Artificially Fluent: Swahili AI Performance Benchmarks Between English-Trained and Natively-Trained Datasets
As large language models (LLMs) expand multilingual capabilities, questions remain about the equity of their performance across languages. While many communities stand to benefit from AI systems, the dominance of English in training data risks disadvantaging non-English speakers. To test the hypothesis that such data disparities may affect model performance, this study compares two monolingual BERT models: one trained and tested entirely on Swahili data, and another on comparable English news data.
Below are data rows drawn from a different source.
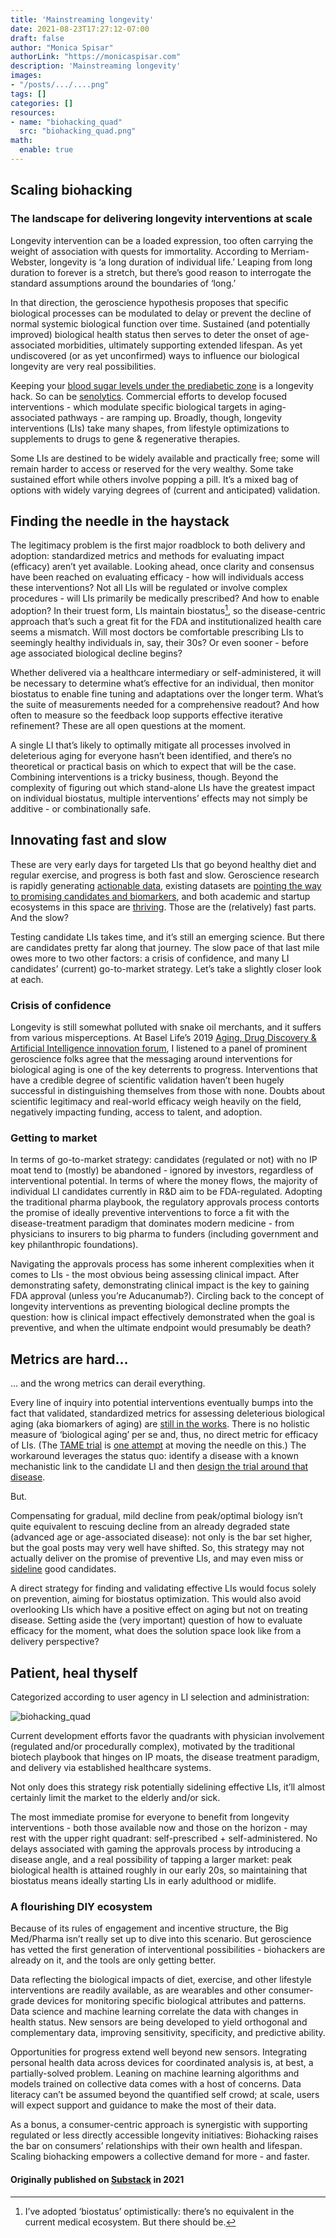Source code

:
 ```yaml
---
title: 'Mainstreaming longevity'
date: 2021-08-23T17:27:12-07:00
draft: false
author: "Monica Spisar"
authorLink: "https://monicaspisar.com"
description: 'Mainstreaming longevity'
images: 
- "/posts/.../....png"
tags: []
categories: []
resources:
- name: "biohacking_quad"
  src: "biohacking_quad.png"
math:
  enable: true
---
```


## Scaling biohacking

### The landscape for delivering longevity interventions at scale

Longevity intervention can be a loaded expression, too often carrying the weight of association with quests for immortality. According to Merriam-Webster, longevity is ‘a long duration of individual life.’ Leaping from long duration to forever is a stretch, but there’s good reason to interrogate the standard assumptions around the boundaries of ‘long.’

In that direction, the geroscience hypothesis proposes that specific biological processes can be modulated to delay or prevent the decline of normal systemic biological function over time. Sustained (and potentially improved) biological health status then serves to deter the onset of age-associated morbidities, ultimately supporting extended lifespan. As yet undiscovered (or as yet unconfirmed) ways to influence our biological longevity are very real possibilities. 

Keeping your [blood sugar levels under the prediabetic zone](https://dom-pubs.onlinelibrary.wiley.com/doi/epdf/10.1111/dom.14321) is a longevity hack. So can be [senolytics](https://www.afar.org/ask-the-expert/james-kirkland-md-phd-on-expanded-senolytics-geroscience-and-translation-part-2). Commercial efforts to develop focused interventions - which modulate specific biological targets in aging-associated pathways - are ramping up. Broadly, though, longevity interventions (LIs) take many shapes, from lifestyle optimizations to supplements to drugs to gene & regenerative therapies.

Some LIs are destined to be widely available and practically free; some will remain harder to access or reserved for the very wealthy. Some take sustained effort while others involve popping a pill. It’s a mixed bag of options with widely varying degrees of (current and anticipated) validation.

## Finding the needle in the haystack

The legitimacy problem is the first major roadblock to both delivery and adoption: standardized metrics and methods for evaluating impact (efficacy) aren’t yet available. Looking ahead, once clarity and consensus have been reached on evaluating efficacy - how will individuals access these interventions? Not all LIs will be regulated or involve complex procedures - will LIs primarily be medically prescribed? And how to enable adoption? In their truest form, LIs maintain biostatus[^1], so the disease-centric approach that’s such a great fit for the FDA and institutionalized health care seems a mismatch. Will most doctors be comfortable prescribing LIs to seemingly healthy individuals in, say, their 30s? Or even sooner - before age associated biological decline begins?

Whether delivered via a healthcare intermediary or self-administered, it will be necessary to determine what’s effective for an individual, then monitor biostatus to enable fine tuning and adaptations over the longer term. What’s the suite of measurements needed for a comprehensive readout? And how often to measure so the feedback loop supports effective iterative refinement? These are all open questions at the moment.

A single LI that’s likely to optimally mitigate all processes involved in deleterious aging for everyone hasn’t been identified, and there’s no theoretical or practical basis on which to expect that will be the case. Combining interventions is a tricky business, though. Beyond the complexity of figuring out which stand-alone LIs have the greatest impact on individual biostatus, multiple interventions’ effects may not simply be additive - or combinationally safe.

## Innovating fast and slow

These are very early days for targeted LIs that go beyond healthy diet and regular exercise, and progress is both fast and slow. Geroscience research is rapidly generating [actionable data](https://www.sciencedirect.com/science/article/pii/S2468501117300081), existing datasets are [pointing the way to promising candidates and biomarkers](https://www.sciencedirect.com/science/article/pii/S156816371830240X), and both academic and startup ecosystems in this space are [thriving](https://academic.oup.com/ppar/article/29/4/134/5585520). Those are the (relatively) fast parts. And the slow?

Testing candidate LIs takes time, and it’s still an emerging science. But there are candidates pretty far along that journey. The slow pace of that last mile owes more to two other factors: a crisis of confidence, and many LI candidates’ (current) go-to-market strategy. Let’s take a slightly closer look at each.

### Crisis of confidence

Longevity is still somewhat polluted with snake oil merchants, and it suffers from various misperceptions. At Basel Life’s 2019 [Aging, Drug Discovery & Artificial Intelligence innovation forum](https://www.basellife.org/2019/basel-life-structure/innovation-forums/scientific-programme/aging-drug-discovery-artificial-intelligence.html), I listened to a panel of prominent geroscience folks agree that the messaging around interventions for biological aging is one of the key deterrents to progress. Interventions that have a credible degree of scientific validation haven’t been hugely successful in distinguishing themselves from those with none. Doubts about scientific legitimacy and real-world efficacy weigh heavily on the field, negatively impacting funding, access to talent, and adoption.

### Getting to market

In terms of go-to-market strategy: candidates (regulated or not) with no IP moat tend to (mostly) be abandoned - ignored by investors, regardless of interventional potential. In terms of where the money flows, the majority of individual LI candidates currently in R&D aim to be FDA-regulated. Adopting the traditional pharma playbook, the regulatory approvals process contorts the promise of ideally preventive interventions to force a fit with the disease-treatment paradigm that dominates modern medicine - from physicians to insurers to big pharma to funders (including government and key philanthropic foundations).

Navigating the approvals process has some inherent complexities when it comes to LIs - the most obvious being assessing clinical impact. After demonstrating safety, demonstrating clinical impact is the key to gaining FDA approval (unless you’re Aducanumab?). Circling back to the concept of longevity interventions as preventing biological decline prompts the question: how is clinical impact effectively demonstrated when the goal is preventive, and when the ultimate endpoint would presumably be death? 

## Metrics are hard...

... and the wrong metrics can derail everything.

Every line of inquiry into potential interventions eventually bumps into the fact that validated, standardized metrics for assessing deleterious biological aging (aka biomarkers of aging) are [still in the works](https://www.youtube.com/watch?v=zNlP4d11RGc). There is no holistic measure of ‘biological aging’ per se and, thus, no direct metric for efficacy of LIs. (The [TAME trial](https://www.afar.org/tame-trial) is [one attempt](https://www.ncbi.nlm.nih.gov/pmc/articles/PMC6428447/) at moving the needle on this.) The workaround leverages the status quo: identify a disease with a known mechanistic link to the candidate LI and then [design the trial around that disease](https://pubmed.ncbi.nlm.nih.gov/30616998/).

But.

Compensating for gradual, mild decline from peak/optimal biology isn’t quite equivalent to rescuing decline from an already degraded state (advanced age or age-associated disease): not only is the bar set higher, but the goal posts may very well have shifted. So, this strategy may not actually deliver on the promise of preventive LIs, and may even miss or [sideline](https://clinicaltrials.gov/ct2/show/NCT04139915) good candidates.

A direct strategy for finding and validating effective LIs would focus solely on prevention, aiming for biostatus optimization. This would also avoid overlooking LIs which have a positive effect on aging but not on treating disease. Setting aside the (very important) question of how to evaluate efficacy for the moment, what does the solution space look like from a delivery perspective?

## Patient, heal thyself

Categorized according to user agency in LI selection and administration:

![biohacking_quad](biohacking_quad.png "...")

Current development efforts favor the quadrants with physician involvement (regulated and/or procedurally complex), motivated by the traditional biotech playbook that hinges on IP moats, the disease treatment paradigm, and delivery via established healthcare systems. 

Not only does this strategy risk potentially sidelining effective LIs, it’ll almost certainly limit the market to the elderly and/or sick.

The most immediate promise for everyone to benefit from longevity interventions - both those available now and those on the horizon - may rest with the upper right quadrant: self-prescribed + self-administered. No delays associated with gaming the approvals process by introducing a disease angle, and a real possibility of tapping a larger market: peak biological health is attained roughly in our early 20s, so maintaining that biostatus means ideally starting LIs in early adulthood or midlife.

### A flourishing DIY ecosystem

Because of its rules of engagement and incentive structure, the Big Med/Pharma isn’t really set up to dive into this scenario. But geroscience has vetted the first generation of interventional possibilities - biohackers are already on it, and the tools are only getting better.

Data reflecting the biological impacts of diet, exercise, and other lifestyle interventions are readily available, as are wearables and other consumer-grade devices for monitoring specific biological attributes and patterns. Data science and machine learning correlate the data with changes in health status. New sensors are being developed to yield orthogonal and complementary data, improving sensitivity, specificity, and predictive ability.

Opportunities for progress extend well beyond new sensors. Integrating personal health data across devices for coordinated analysis is, at best, a partially-solved problem. Leaning on machine learning algorithms and models trained on collective data comes with a host of concerns. Data literacy can’t be assumed beyond the quantified self crowd; at scale, users will expect support and guidance to make the most of their data.

As a bonus, a consumer-centric approach is synergistic with supporting regulated or less directly accessible longevity initiatives: Biohacking raises the bar on consumers’ relationships with their own health and lifespan. Scaling biohacking empowers a collective demand for more - and faster.

[^1]: I’ve adopted ‘biostatus’ optimistically: there’s no equivalent in the current medical ecosystem. But there should be.

#### Originally published on [Substack](https://gamingaging.substack.com/p/longevity-home) in 2021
To simulate how multilingual LLMs process non-English queries through internal translation and abstraction, we translated the Swahili news data into English and evaluated it using the English-trained model. This approach tests the hypothesis by evaluating whether translating Swahili inputs for evaluation on an English model yields better or worse performance compared to training and testing a model entirely in Swahili, thus isolating the effect of language consistency versus cross-lingual abstraction. The results prove that, despite high-quality translation, the native Swahili-trained model performed better than the Swahili-to-English translated model, producing nearly four times fewer errors: 0.36% vs. 1.47% respectively. This gap suggests that translation alone does not bridge representational differences between languages and that models trained in one language may struggle to accurately interpret translated inputs due to imperfect internal knowledge representation, suggesting that native-language training remains important for reliable outcomes. In educational and informational contexts, even small performance gaps may compound inequality. Future research should focus on addressing broader dataset development for underrepresented languages and renewed attention to multilingual model evaluation, ensuring the reinforcing effect of global AI deployment on existing digital divides is reduced.